# Malaga Airport Parking?



## DROOBY (Aug 5, 2008)

Don't suppose anyones used the free parking at the airport lately? Not sure if its still available since T3 opened.

D


----------



## jojo (Sep 20, 2007)

DROOBY said:


> Don't suppose anyones used the free parking at the airport lately? Not sure if its still available since T3 opened.
> 
> D


I dont think it is Drooby. I was talking to a friend the other day who thought he'd parked in a free bay, but when he returned the car had been towed away!!!

We use "chips away". They charge 5€ a night and take you to and from the airport and clean the car???? 

Jo xxxx


----------



## jimenato (Nov 21, 2009)

jojo said:


> I dont think it is Drooby. I was talking to a friend the other day who thought he'd parked in a free bay, but when he returned the car had been towed away!!!
> 
> We use "chips away". They charge 5€ a night and take you to and from the airport and clean the car????
> 
> Jo xxxx


Yes, use Chips Away, Sur, Red, or anyone else - it really doesn't cost a lot and is seguro. Free parking with peace of mind has gone.


----------



## DROOBY (Aug 5, 2008)

Gutted!! Thought it was too good to last

I'll get on to chips away then

D


----------



## morlandg (Jun 8, 2008)

DROOBY said:


> Gutted!! Thought it was too good to last
> 
> I'll get on to chips away then
> 
> D


Have you considered getting a taxi? Or a person to run you to the airport and pick you up on your return?


----------



## xabiaxica (Jun 23, 2009)

morlandg said:


> Have you considered getting a taxi? Or a person to run you to the airport and pick you up on your return?


as long as that person who isn't a licensed taxi doesn't charge


cos that wouldn't be legal


----------



## jojo (Sep 20, 2007)

morlandg said:


> Have you considered getting a taxi? Or a person to run you to the airport and pick you up on your return?

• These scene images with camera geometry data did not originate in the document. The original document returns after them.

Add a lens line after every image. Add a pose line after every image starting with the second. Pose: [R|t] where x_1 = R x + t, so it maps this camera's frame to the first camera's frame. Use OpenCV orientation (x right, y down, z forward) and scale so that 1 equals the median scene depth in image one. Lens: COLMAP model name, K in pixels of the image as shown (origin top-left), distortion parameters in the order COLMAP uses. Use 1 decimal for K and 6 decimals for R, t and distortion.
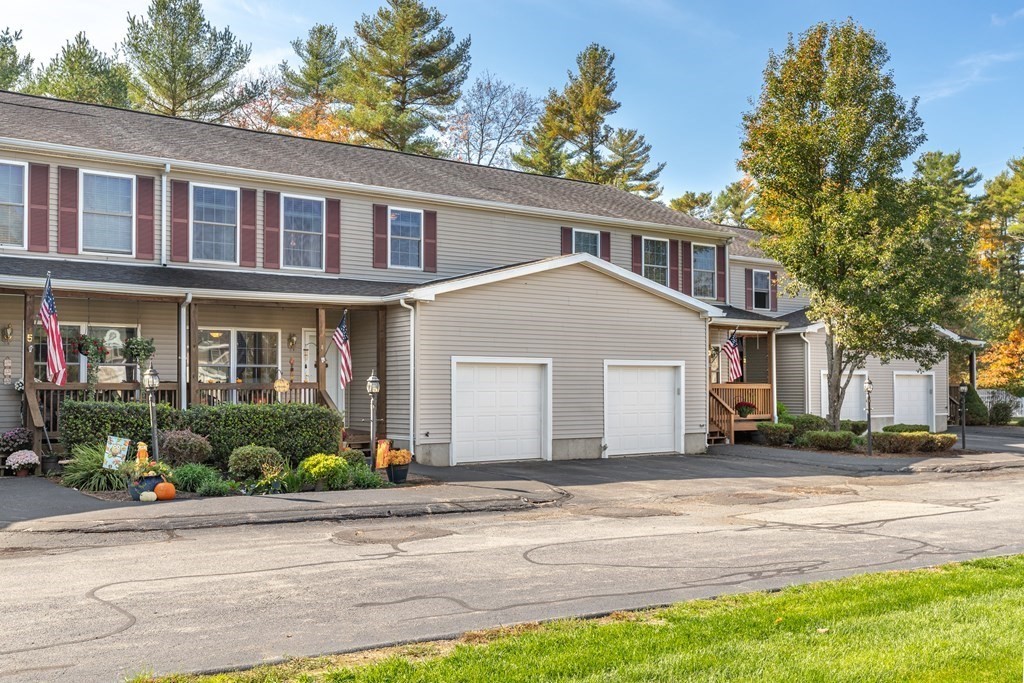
lens RADIAL K [[1004.6, 0, 476.9], [0, 1004.6, 370.9], [0, 0, 1]] dist [0.005682, 0.000000]
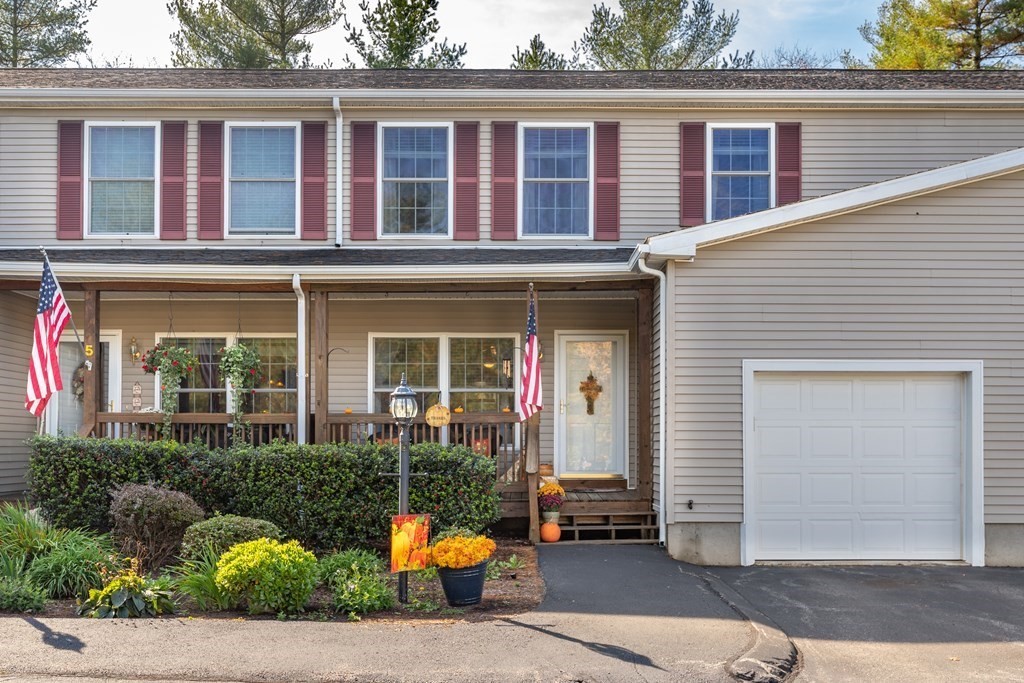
lens RADIAL K [[1004.6, 0, 507.0], [0, 1004.6, 430.0], [0, 0, 1]] dist [0.005682, 0.000000]
pose [[0.824269, -0.004235, -0.566182, 0.169489], [0.006774, 0.999974, 0.002383, 0.019977], [0.566157, -0.005799, 0.824277, 0.475975]]
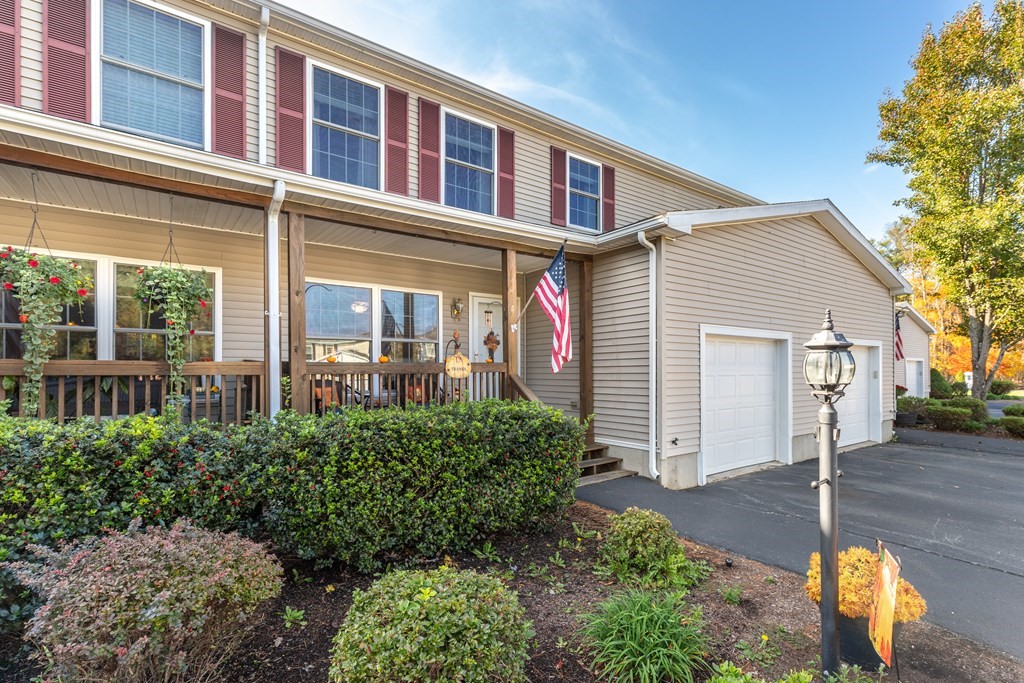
lens RADIAL K [[483.3, 0, 525.5], [0, 483.3, 365.9], [0, 0, 1]] dist [0.015983, -0.002468]
pose [[0.999091, -0.000341, 0.042630, -0.153446], [0.000069, 0.999980, 0.006396, 0.011212], [-0.042631, -0.006387, 0.999070, 0.661291]]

I think Drooby lives a fair way from the airport, so it would probably be cheaper to use chips away or one of those parking places behind the airport? I'd offer cos I'm not too far away
Jo xxx


----------



## DROOBY (Aug 5, 2008)

xabiachica said:


> as long as that person who isn't a licensed taxi doesn't charge
> 
> 
> cos that wouldn't be legal


Would'nt even consider it. That would wrong.


----------



## DROOBY (Aug 5, 2008)

jojo said:


> I think Drooby lives a fair way from the airport, so it would probably be cheaper to use chips away or one of those parking places behind the airport? I'd offer cos I'm not too far away
> Jo xxx


Yep think its €70 now each way from Frig!!! Booked a chips away space nice and easy. That free parking and bus service behind airport was great though i shall mourn it for a wee while to come


----------



## morlandg (Jun 8, 2008)

DROOBY said:


> Yep think its €70 now each way from Frig!!! Booked a chips away space nice and easy. That free parking and bus service behind airport was great though i shall mourn it for a wee while to come


Yeah - I meant friend and not 'person'.
70 bucks + 2 runs of petrol for chips away parking or 140 for a taxi is much more than the cost of 4 runs of petrol - ie for 2 weeks travel.


----------